**Work to be completed**
Copy out the lines from the very first one down through the line containing "scientific name: Euphorbia bombensis", keeping both ends and changing nothing.

**The records**
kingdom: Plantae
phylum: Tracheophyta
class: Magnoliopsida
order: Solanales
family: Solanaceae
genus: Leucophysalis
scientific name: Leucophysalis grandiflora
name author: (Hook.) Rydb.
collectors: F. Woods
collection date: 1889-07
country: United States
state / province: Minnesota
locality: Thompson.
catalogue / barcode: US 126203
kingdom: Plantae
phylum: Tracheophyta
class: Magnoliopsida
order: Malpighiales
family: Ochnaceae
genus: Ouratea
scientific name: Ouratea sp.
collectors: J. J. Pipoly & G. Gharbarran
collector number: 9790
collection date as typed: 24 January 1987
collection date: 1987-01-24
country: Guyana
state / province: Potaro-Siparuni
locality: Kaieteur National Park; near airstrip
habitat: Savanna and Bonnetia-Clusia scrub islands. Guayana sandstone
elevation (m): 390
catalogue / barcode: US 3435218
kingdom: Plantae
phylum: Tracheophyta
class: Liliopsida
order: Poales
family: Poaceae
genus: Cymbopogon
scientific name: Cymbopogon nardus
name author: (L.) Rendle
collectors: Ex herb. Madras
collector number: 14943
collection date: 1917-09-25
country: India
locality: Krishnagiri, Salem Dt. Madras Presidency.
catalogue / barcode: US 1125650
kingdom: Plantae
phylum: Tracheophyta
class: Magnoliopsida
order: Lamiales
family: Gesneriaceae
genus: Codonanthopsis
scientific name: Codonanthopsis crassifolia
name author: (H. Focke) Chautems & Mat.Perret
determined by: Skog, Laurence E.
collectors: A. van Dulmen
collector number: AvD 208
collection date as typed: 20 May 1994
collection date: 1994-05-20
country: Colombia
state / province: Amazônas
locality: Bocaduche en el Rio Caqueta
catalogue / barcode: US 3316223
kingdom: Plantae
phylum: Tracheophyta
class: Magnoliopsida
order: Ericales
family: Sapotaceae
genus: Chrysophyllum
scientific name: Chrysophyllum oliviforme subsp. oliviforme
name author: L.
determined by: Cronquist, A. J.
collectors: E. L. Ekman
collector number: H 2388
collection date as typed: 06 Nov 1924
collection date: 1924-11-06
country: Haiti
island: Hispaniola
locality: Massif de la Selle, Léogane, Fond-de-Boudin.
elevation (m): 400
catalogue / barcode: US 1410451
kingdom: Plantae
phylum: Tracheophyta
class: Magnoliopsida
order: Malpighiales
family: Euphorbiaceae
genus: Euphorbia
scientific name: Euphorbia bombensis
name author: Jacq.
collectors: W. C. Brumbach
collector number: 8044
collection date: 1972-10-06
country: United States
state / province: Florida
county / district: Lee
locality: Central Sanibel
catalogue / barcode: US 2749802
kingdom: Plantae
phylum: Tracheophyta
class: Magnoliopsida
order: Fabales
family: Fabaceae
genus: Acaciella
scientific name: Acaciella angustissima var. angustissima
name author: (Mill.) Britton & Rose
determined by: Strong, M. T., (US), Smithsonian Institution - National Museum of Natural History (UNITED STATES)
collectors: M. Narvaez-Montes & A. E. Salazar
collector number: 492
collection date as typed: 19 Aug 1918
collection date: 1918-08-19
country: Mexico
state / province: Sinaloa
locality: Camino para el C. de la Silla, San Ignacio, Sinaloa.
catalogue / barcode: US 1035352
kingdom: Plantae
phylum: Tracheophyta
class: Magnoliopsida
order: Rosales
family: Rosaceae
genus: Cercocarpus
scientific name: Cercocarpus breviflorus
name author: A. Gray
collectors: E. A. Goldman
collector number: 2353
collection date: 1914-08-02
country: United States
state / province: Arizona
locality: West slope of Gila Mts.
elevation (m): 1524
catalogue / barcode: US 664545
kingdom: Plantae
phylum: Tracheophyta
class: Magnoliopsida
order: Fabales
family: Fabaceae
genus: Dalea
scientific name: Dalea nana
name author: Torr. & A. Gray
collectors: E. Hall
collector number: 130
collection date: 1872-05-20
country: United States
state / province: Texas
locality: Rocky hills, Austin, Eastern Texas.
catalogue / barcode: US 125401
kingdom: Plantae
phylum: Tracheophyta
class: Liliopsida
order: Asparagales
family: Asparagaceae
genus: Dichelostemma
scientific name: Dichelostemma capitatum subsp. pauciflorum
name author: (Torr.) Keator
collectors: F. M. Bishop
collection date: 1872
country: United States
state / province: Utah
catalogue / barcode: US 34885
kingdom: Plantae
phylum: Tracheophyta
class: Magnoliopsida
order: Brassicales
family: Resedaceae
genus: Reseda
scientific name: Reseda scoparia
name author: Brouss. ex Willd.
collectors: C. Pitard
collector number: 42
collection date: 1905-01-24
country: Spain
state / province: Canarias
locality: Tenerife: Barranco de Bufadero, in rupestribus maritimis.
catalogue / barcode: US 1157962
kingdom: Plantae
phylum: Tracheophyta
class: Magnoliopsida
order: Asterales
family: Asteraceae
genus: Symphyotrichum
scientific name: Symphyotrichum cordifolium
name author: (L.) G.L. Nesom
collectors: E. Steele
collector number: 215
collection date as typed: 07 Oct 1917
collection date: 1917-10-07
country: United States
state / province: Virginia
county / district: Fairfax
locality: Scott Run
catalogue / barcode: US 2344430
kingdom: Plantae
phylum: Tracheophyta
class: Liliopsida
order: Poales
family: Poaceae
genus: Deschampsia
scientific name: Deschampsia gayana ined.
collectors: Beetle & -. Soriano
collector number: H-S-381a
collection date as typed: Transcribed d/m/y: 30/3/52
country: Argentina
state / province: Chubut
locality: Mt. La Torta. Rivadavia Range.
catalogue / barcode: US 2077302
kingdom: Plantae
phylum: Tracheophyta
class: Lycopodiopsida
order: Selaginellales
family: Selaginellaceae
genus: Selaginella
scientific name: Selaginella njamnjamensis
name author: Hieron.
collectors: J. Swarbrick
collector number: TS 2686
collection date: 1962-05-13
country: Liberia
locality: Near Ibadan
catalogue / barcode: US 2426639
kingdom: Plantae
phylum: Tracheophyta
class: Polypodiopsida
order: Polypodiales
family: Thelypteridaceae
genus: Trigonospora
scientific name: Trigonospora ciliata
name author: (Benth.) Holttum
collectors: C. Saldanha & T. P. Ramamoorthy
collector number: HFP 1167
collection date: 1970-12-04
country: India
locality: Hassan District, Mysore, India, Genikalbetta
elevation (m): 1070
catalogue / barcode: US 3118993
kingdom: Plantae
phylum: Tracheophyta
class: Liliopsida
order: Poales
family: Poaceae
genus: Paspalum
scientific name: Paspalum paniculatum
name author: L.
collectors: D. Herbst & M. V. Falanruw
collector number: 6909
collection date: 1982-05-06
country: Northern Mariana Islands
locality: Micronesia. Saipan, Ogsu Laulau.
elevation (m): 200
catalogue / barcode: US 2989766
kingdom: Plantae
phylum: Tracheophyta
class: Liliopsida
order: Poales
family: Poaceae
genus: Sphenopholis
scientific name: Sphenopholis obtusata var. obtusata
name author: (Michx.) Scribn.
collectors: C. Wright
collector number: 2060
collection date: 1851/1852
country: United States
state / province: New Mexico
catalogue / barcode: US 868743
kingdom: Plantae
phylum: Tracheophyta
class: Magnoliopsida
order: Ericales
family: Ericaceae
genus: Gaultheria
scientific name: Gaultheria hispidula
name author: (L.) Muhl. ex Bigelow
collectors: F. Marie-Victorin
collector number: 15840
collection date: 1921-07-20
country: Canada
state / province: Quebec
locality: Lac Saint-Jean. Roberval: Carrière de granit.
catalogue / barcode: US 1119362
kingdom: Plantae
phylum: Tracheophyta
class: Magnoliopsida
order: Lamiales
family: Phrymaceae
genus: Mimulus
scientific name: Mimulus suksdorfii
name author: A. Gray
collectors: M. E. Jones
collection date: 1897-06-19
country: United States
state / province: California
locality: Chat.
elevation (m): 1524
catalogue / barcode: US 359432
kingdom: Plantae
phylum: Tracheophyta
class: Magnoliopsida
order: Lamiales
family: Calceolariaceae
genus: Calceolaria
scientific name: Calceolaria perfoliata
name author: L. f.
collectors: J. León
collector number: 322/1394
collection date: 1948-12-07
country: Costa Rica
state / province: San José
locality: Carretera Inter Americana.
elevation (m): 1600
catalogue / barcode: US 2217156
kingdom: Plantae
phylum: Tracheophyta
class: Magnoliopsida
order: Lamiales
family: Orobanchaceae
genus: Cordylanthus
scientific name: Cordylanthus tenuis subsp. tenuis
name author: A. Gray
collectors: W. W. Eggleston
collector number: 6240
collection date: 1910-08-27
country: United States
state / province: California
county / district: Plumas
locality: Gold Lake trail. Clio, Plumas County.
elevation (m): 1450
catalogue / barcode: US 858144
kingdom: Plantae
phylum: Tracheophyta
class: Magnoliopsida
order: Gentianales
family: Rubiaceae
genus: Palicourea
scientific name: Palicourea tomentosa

**The reply**
kingdom: Plantae
phylum: Tracheophyta
class: Magnoliopsida
order: Solanales
family: Solanaceae
genus: Leucophysalis
scientific name: Leucophysalis grandiflora
name author: (Hook.) Rydb.
collectors: F. Woods
collection date: 1889-07
country: United States
state / province: Minnesota
locality: Thompson.
catalogue / barcode: US 126203
kingdom: Plantae
phylum: Tracheophyta
class: Magnoliopsida
order: Malpighiales
family: Ochnaceae
genus: Ouratea
scientific name: Ouratea sp.
collectors: J. J. Pipoly & G. Gharbarran
collector number: 9790
collection date as typed: 24 January 1987
collection date: 1987-01-24
country: Guyana
state / province: Potaro-Siparuni
locality: Kaieteur National Park; near airstrip
habitat: Savanna and Bonnetia-Clusia scrub islands. Guayana sandstone
elevation (m): 390
catalogue / barcode: US 3435218
kingdom: Plantae
phylum: Tracheophyta
class: Liliopsida
order: Poales
family: Poaceae
genus: Cymbopogon
scientific name: Cymbopogon nardus
name author: (L.) Rendle
collectors: Ex herb. Madras
collector number: 14943
collection date: 1917-09-25
country: India
locality: Krishnagiri, Salem Dt. Madras Presidency.
catalogue / barcode: US 1125650
kingdom: Plantae
phylum: Tracheophyta
class: Magnoliopsida
order: Lamiales
family: Gesneriaceae
genus: Codonanthopsis
scientific name: Codonanthopsis crassifolia
name author: (H. Focke) Chautems & Mat.Perret
determined by: Skog, Laurence E.
collectors: A. van Dulmen
collector number: AvD 208
collection date as typed: 20 May 1994
collection date: 1994-05-20
country: Colombia
state / province: Amazônas
locality: Bocaduche en el Rio Caqueta
catalogue / barcode: US 3316223
kingdom: Plantae
phylum: Tracheophyta
class: Magnoliopsida
order: Ericales
family: Sapotaceae
genus: Chrysophyllum
scientific name: Chrysophyllum oliviforme subsp. oliviforme
name author: L.
determined by: Cronquist, A. J.
collectors: E. L. Ekman
collector number: H 2388
collection date as typed: 06 Nov 1924
collection date: 1924-11-06
country: Haiti
island: Hispaniola
locality: Massif de la Selle, Léogane, Fond-de-Boudin.
elevation (m): 400
catalogue / barcode: US 1410451
kingdom: Plantae
phylum: Tracheophyta
class: Magnoliopsida
order: Malpighiales
family: Euphorbiaceae
genus: Euphorbia
scientific name: Euphorbia bombensis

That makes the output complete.